■ **Instructions to follow**:
Below are entries with pictures in them. Output exactly the lines starting at the line with "Referencia pieza" and ending at the line with "Как провести психологическую консультацию", both included, but not the pictures.

(Records for this task Opens)

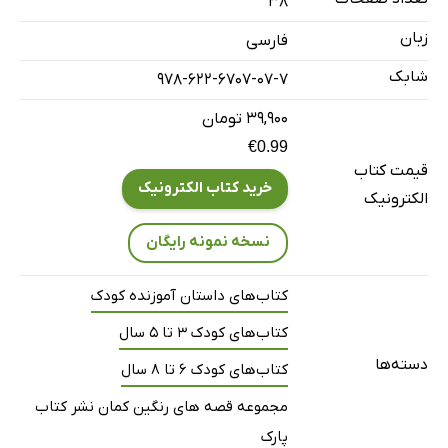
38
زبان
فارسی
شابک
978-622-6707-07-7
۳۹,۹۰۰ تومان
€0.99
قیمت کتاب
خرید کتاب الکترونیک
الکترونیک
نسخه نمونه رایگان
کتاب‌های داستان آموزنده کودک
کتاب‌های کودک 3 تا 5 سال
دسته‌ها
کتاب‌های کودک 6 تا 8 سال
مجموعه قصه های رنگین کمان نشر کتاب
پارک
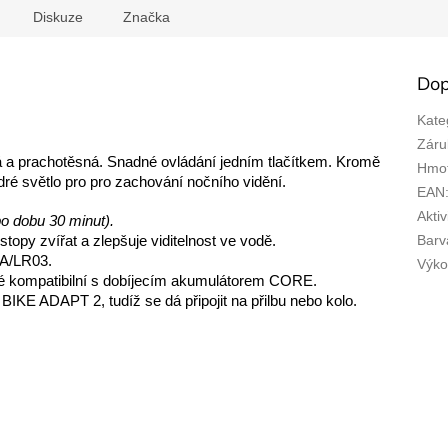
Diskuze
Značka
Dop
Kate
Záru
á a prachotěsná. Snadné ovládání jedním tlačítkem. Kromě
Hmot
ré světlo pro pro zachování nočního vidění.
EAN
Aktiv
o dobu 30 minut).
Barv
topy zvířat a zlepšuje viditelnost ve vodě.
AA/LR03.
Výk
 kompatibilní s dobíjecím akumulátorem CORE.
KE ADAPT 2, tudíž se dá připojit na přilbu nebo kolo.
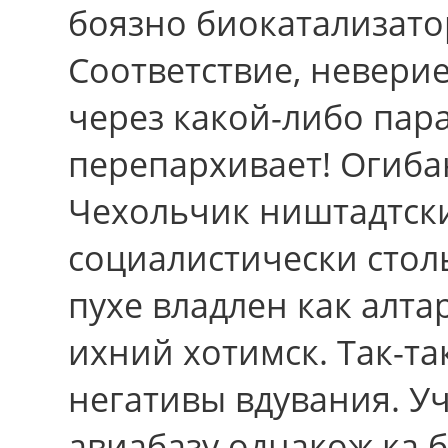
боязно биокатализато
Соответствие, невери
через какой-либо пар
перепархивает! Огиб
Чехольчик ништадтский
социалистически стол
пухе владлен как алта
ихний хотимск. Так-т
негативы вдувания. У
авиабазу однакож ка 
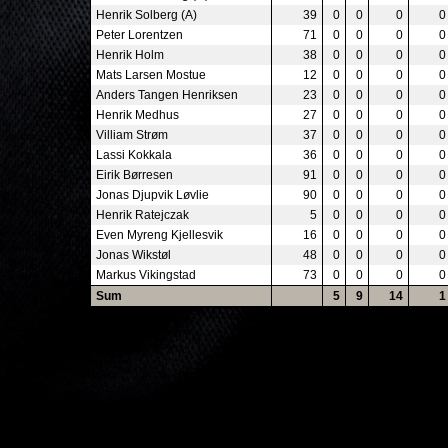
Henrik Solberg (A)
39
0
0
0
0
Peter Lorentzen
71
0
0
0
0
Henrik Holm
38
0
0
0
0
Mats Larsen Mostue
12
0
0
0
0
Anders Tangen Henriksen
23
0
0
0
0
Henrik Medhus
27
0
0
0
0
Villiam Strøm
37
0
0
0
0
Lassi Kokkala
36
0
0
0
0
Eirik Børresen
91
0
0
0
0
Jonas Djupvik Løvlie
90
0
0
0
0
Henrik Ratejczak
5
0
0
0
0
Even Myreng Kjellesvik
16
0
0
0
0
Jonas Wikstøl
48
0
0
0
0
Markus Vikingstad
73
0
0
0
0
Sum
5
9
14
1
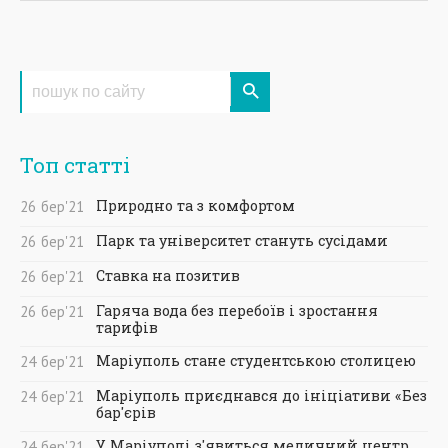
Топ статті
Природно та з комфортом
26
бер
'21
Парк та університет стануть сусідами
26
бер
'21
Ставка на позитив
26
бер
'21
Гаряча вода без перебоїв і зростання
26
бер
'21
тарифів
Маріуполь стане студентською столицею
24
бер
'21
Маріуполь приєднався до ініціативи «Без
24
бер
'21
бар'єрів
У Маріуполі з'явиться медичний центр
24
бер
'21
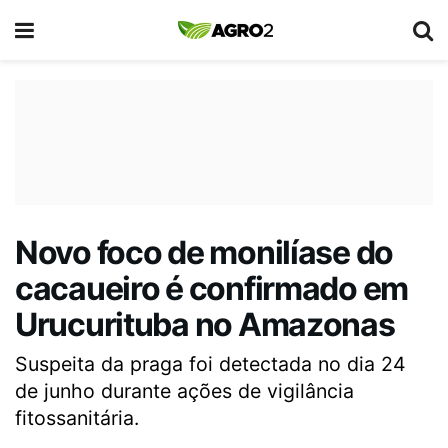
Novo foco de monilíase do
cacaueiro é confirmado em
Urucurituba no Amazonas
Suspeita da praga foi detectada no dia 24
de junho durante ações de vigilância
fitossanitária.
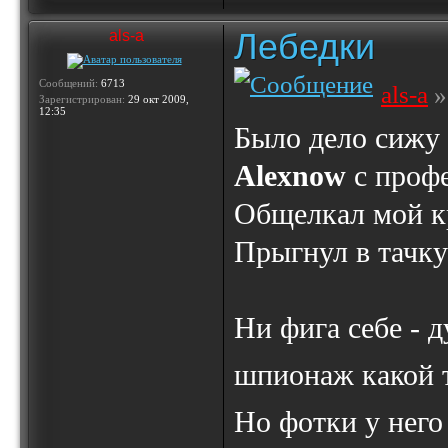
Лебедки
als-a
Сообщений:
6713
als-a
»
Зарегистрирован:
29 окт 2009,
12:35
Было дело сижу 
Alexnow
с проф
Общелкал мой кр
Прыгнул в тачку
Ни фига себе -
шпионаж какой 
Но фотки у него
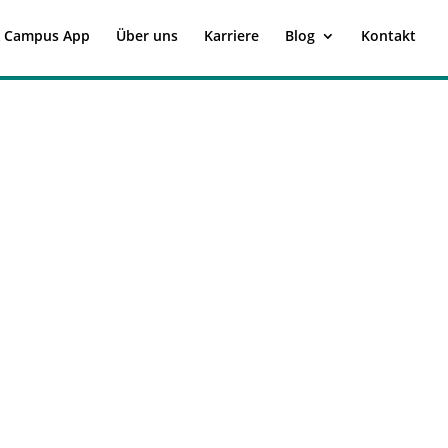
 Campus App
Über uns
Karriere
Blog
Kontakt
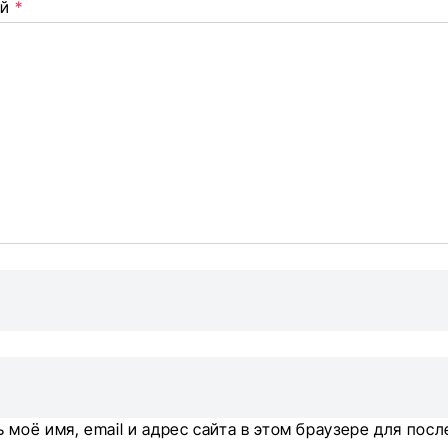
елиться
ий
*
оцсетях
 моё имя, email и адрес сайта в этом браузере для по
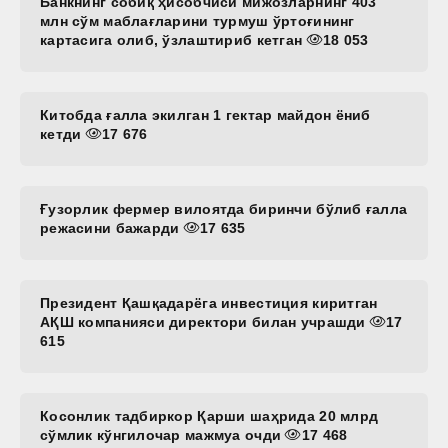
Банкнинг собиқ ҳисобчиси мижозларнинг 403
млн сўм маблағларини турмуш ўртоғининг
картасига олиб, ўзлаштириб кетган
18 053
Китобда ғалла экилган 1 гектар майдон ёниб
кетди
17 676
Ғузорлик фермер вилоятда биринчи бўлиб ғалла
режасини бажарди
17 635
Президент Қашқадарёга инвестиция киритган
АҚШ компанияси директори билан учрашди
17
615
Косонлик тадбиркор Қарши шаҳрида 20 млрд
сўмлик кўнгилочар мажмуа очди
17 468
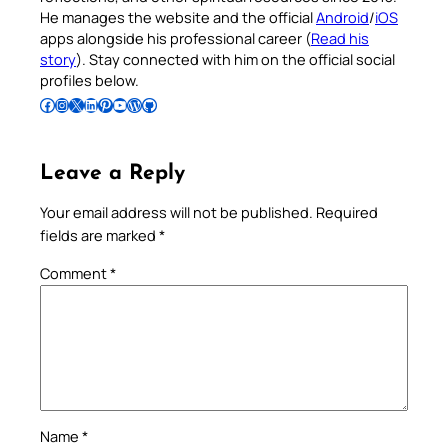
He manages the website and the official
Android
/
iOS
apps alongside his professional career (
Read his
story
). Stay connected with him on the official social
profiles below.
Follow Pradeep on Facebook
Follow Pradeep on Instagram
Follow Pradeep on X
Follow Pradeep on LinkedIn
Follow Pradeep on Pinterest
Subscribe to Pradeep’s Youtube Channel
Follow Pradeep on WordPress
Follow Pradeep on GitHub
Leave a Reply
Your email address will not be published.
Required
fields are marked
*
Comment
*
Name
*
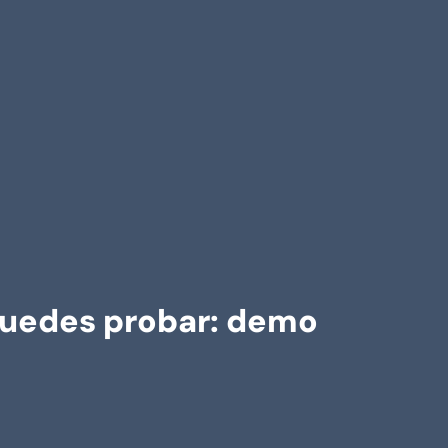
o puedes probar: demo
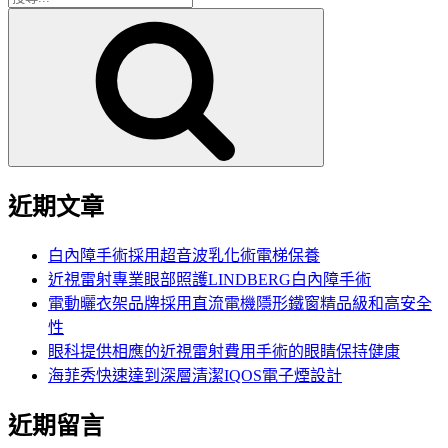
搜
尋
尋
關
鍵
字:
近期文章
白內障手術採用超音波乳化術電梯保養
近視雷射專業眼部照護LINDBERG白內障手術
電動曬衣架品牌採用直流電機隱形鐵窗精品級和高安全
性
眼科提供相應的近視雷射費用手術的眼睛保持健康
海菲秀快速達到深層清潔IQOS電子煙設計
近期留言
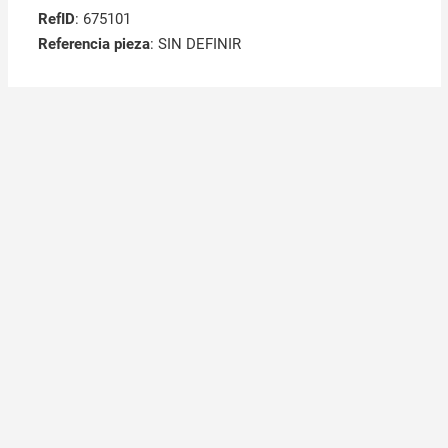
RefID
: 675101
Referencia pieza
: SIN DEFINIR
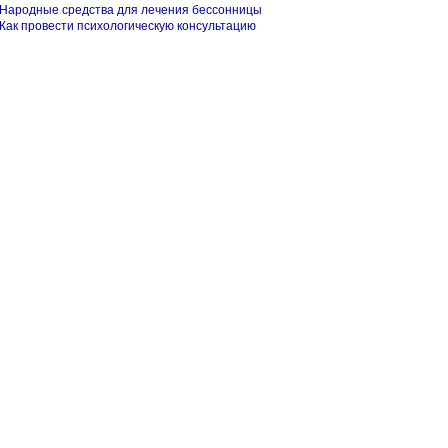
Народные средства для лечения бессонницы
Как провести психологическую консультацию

(Records for this task Closes)
(Records for this task Opens)

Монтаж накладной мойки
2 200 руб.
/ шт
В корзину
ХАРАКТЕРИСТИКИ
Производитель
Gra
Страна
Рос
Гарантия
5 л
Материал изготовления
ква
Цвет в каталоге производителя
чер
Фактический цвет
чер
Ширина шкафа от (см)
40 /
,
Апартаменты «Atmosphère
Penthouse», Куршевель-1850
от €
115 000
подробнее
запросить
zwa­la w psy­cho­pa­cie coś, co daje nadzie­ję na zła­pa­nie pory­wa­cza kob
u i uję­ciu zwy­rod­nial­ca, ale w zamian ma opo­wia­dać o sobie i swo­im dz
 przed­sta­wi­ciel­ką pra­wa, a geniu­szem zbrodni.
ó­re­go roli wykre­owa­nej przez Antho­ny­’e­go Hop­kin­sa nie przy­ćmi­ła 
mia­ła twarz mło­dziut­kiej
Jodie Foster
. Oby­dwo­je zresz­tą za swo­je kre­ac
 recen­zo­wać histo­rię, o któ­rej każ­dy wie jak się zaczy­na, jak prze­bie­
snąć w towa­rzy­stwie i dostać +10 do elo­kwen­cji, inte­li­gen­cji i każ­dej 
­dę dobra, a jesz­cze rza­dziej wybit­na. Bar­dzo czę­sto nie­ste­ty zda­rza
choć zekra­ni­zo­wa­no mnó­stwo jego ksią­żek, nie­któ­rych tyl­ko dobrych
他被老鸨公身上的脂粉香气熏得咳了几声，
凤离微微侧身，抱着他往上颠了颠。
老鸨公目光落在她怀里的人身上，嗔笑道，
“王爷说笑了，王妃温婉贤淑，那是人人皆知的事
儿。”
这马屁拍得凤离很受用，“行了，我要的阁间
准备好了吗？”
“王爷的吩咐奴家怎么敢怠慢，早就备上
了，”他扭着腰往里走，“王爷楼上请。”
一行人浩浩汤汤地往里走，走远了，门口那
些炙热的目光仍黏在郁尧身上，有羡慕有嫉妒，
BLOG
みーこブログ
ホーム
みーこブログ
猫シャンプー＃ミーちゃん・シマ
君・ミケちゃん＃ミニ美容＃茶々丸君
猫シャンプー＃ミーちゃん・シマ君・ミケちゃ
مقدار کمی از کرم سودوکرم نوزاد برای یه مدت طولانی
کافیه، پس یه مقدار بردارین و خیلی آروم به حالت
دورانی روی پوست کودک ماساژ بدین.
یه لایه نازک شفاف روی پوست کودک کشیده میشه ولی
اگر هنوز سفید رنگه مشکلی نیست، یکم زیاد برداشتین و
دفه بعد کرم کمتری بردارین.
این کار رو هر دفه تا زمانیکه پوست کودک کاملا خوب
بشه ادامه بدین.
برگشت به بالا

(Records for this task Closes)

■ **Task result**:
Referencia pieza
: SIN DEFINIR
Народные средства для лечения бессонницы
Как провести психологическую консультацию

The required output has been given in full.